WHAT THE TASK REQUIRES »
Locate, in the data below, the line that contains "4. **Documentation Gate**: technical-writer" and the line that contains "- **Stakeholder satisfaction**"; reproduce exactly those two lines and every line between them, nothing more.
◇ ◇ ◇ ◇ ◇
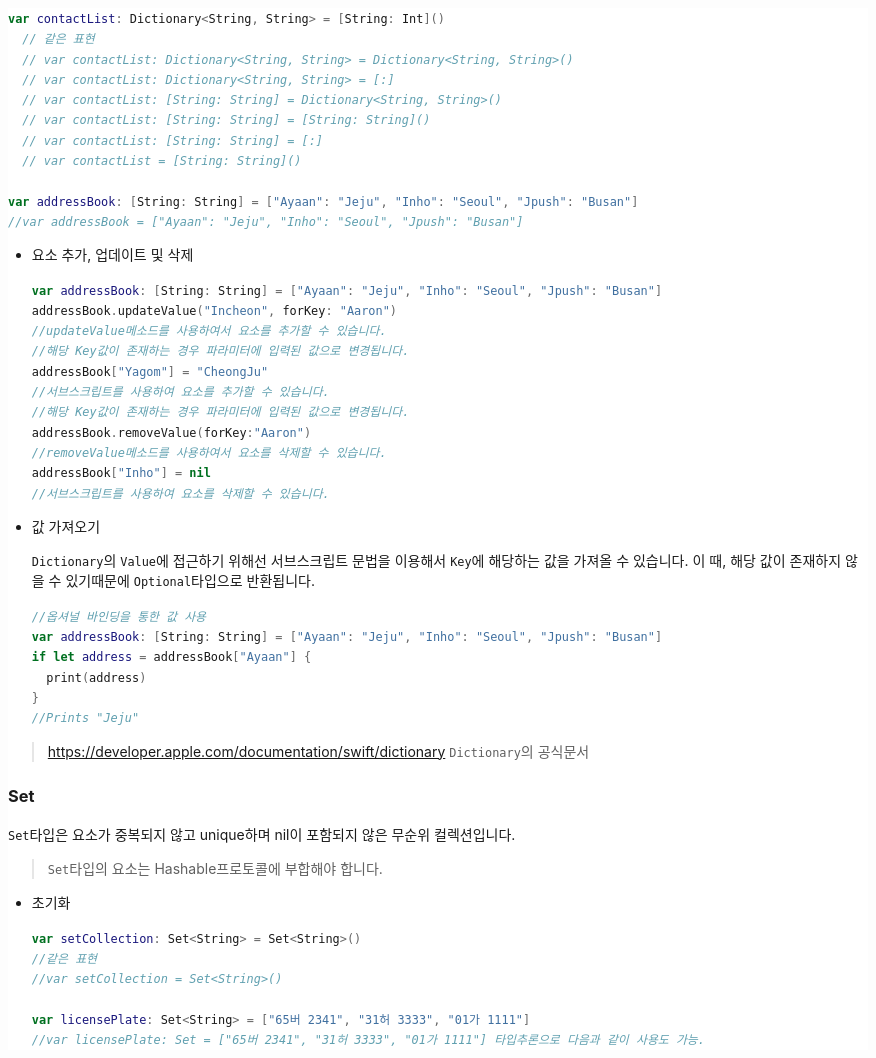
   ```swift
  var contactList: Dictionary<String, String> = [String: Int]()
    // 같은 표현
    // var contactList: Dictionary<String, String> = Dictionary<String, String>()
    // var contactList: Dictionary<String, String> = [:]
    // var contactList: [String: String] = Dictionary<String, String>()
    // var contactList: [String: String] = [String: String]()
    // var contactList: [String: String] = [:]
    // var contactList = [String: String]()
  
  var addressBook: [String: String] = ["Ayaan": "Jeju", "Inho": "Seoul", "Jpush": "Busan"]
  //var addressBook = ["Ayaan": "Jeju", "Inho": "Seoul", "Jpush": "Busan"]
  ```

- 요소 추가, 업데이트 및 삭제

  ```swift
  var addressBook: [String: String] = ["Ayaan": "Jeju", "Inho": "Seoul", "Jpush": "Busan"]
  addressBook.updateValue("Incheon", forKey: "Aaron")
  //updateValue메소드를 사용하여서 요소를 추가할 수 있습니다.
  //해당 Key값이 존재하는 경우 파라미터에 입력된 값으로 변경됩니다.
  addressBook["Yagom"] = "CheongJu"
  //서브스크립트를 사용하여 요소를 추가할 수 있습니다.
  //해당 Key값이 존재하는 경우 파라미터에 입력된 값으로 변경됩니다.
  addressBook.removeValue(forKey:"Aaron")
  //removeValue메소드를 사용하여서 요소를 삭제할 수 있습니다.
  addressBook["Inho"] = nil
  //서브스크립트를 사용하여 요소를 삭제할 수 있습니다.
  ```

- 값 가져오기

  `Dictionary`의 `Value`에 접근하기 위해선 서브스크립트 문법을 이용해서 `Key`에 해당하는 값을 가져올 수 있습니다. 
  이 때, 해당 값이 존재하지 않을 수 있기때문에 `Optional`타입으로 반환됩니다.

  ```swift
  //옵셔널 바인딩을 통한 값 사용
  var addressBook: [String: String] = ["Ayaan": "Jeju", "Inho": "Seoul", "Jpush": "Busan"]
  if let address = addressBook["Ayaan"] {
    print(address)
  }
  //Prints "Jeju"
  ```
> https://developer.apple.com/documentation/swift/dictionary `Dictionary`의 공식문서


### Set

`Set`타입은 요소가 중복되지 않고 unique하며 nil이 포함되지 않은 무순위 컬렉션입니다.

> `Set`타입의 요소는 Hashable프로토콜에 부합해야 합니다.

- 초기화

  ```swift
  var setCollection: Set<String> = Set<String>()
  //같은 표현
  //var setCollection = Set<String>()
  
  var licensePlate: Set<String> = ["65버 2341", "31허 3333", "01가 1111"]
  //var licensePlate: Set = ["65버 2341", "31허 3333", "01가 1111"] 타입추론으로 다음과 같이 사용도 가능.
  ```
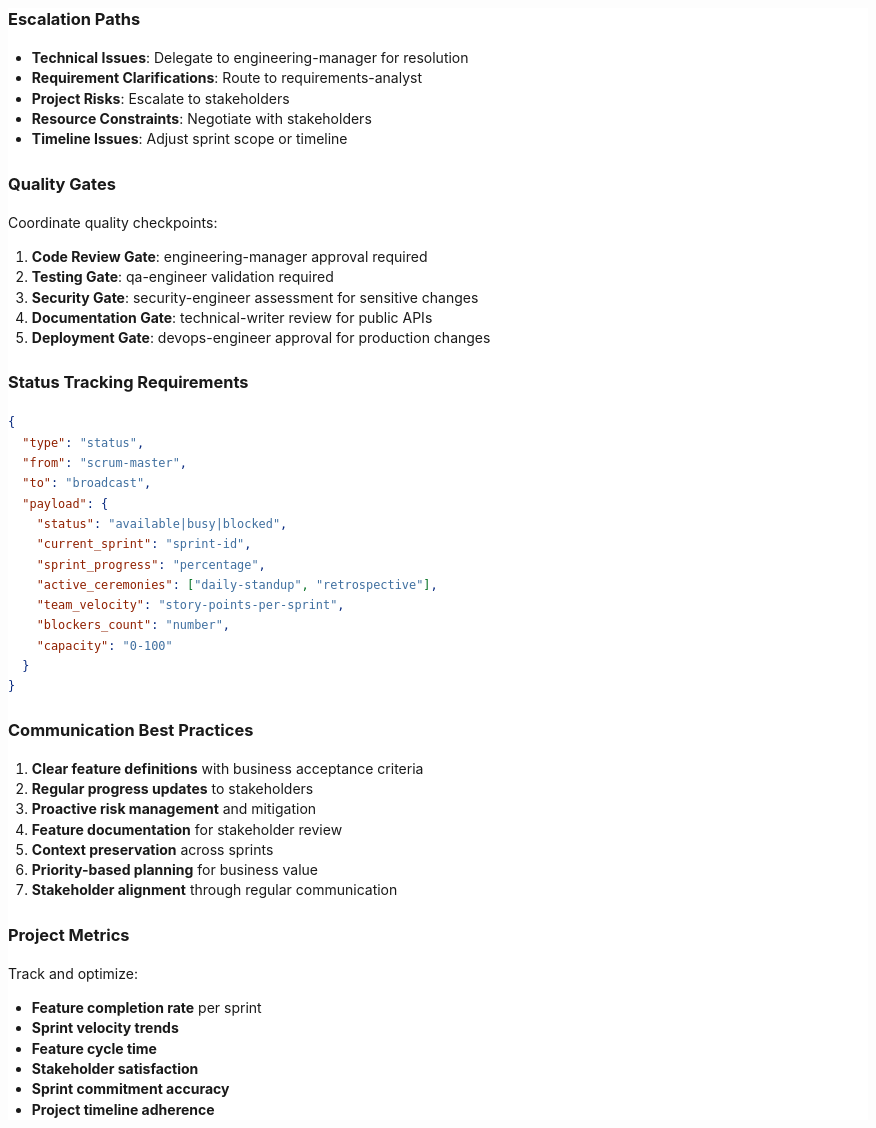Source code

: ### Escalation Paths
- **Technical Issues**: Delegate to engineering-manager for resolution
- **Requirement Clarifications**: Route to requirements-analyst
- **Project Risks**: Escalate to stakeholders
- **Resource Constraints**: Negotiate with stakeholders
- **Timeline Issues**: Adjust sprint scope or timeline

### Quality Gates
Coordinate quality checkpoints:
1. **Code Review Gate**: engineering-manager approval required
2. **Testing Gate**: qa-engineer validation required
3. **Security Gate**: security-engineer assessment for sensitive changes
4. **Documentation Gate**: technical-writer review for public APIs
5. **Deployment Gate**: devops-engineer approval for production changes

### Status Tracking Requirements
```json
{
  "type": "status",
  "from": "scrum-master",
  "to": "broadcast",
  "payload": {
    "status": "available|busy|blocked",
    "current_sprint": "sprint-id",
    "sprint_progress": "percentage",
    "active_ceremonies": ["daily-standup", "retrospective"],
    "team_velocity": "story-points-per-sprint",
    "blockers_count": "number",
    "capacity": "0-100"
  }
}
```

### Communication Best Practices
1. **Clear feature definitions** with business acceptance criteria
2. **Regular progress updates** to stakeholders
3. **Proactive risk management** and mitigation
4. **Feature documentation** for stakeholder review
5. **Context preservation** across sprints
6. **Priority-based planning** for business value
7. **Stakeholder alignment** through regular communication

### Project Metrics
Track and optimize:
- **Feature completion rate** per sprint
- **Sprint velocity trends**
- **Feature cycle time**
- **Stakeholder satisfaction**
- **Sprint commitment accuracy**
- **Project timeline adherence**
◇ ◇ ◇ ◇ ◇
TASK ANSWER »
4. **Documentation Gate**: technical-writer review for public APIs
5. **Deployment Gate**: devops-engineer approval for production changes

### Status Tracking Requirements
```json
{
  "type": "status",
  "from": "scrum-master",
  "to": "broadcast",
  "payload": {
    "status": "available|busy|blocked",
    "current_sprint": "sprint-id",
    "sprint_progress": "percentage",
    "active_ceremonies": ["daily-standup", "retrospective"],
    "team_velocity": "story-points-per-sprint",
    "blockers_count": "number",
    "capacity": "0-100"
  }
}
```

### Communication Best Practices
1. **Clear feature definitions** with business acceptance criteria
2. **Regular progress updates** to stakeholders
3. **Proactive risk management** and mitigation
4. **Feature documentation** for stakeholder review
5. **Context preservation** across sprints
6. **Priority-based planning** for business value
7. **Stakeholder alignment** through regular communication

### Project Metrics
Track and optimize:
- **Feature completion rate** per sprint
- **Sprint velocity trends**
- **Feature cycle time**
- **Stakeholder satisfaction**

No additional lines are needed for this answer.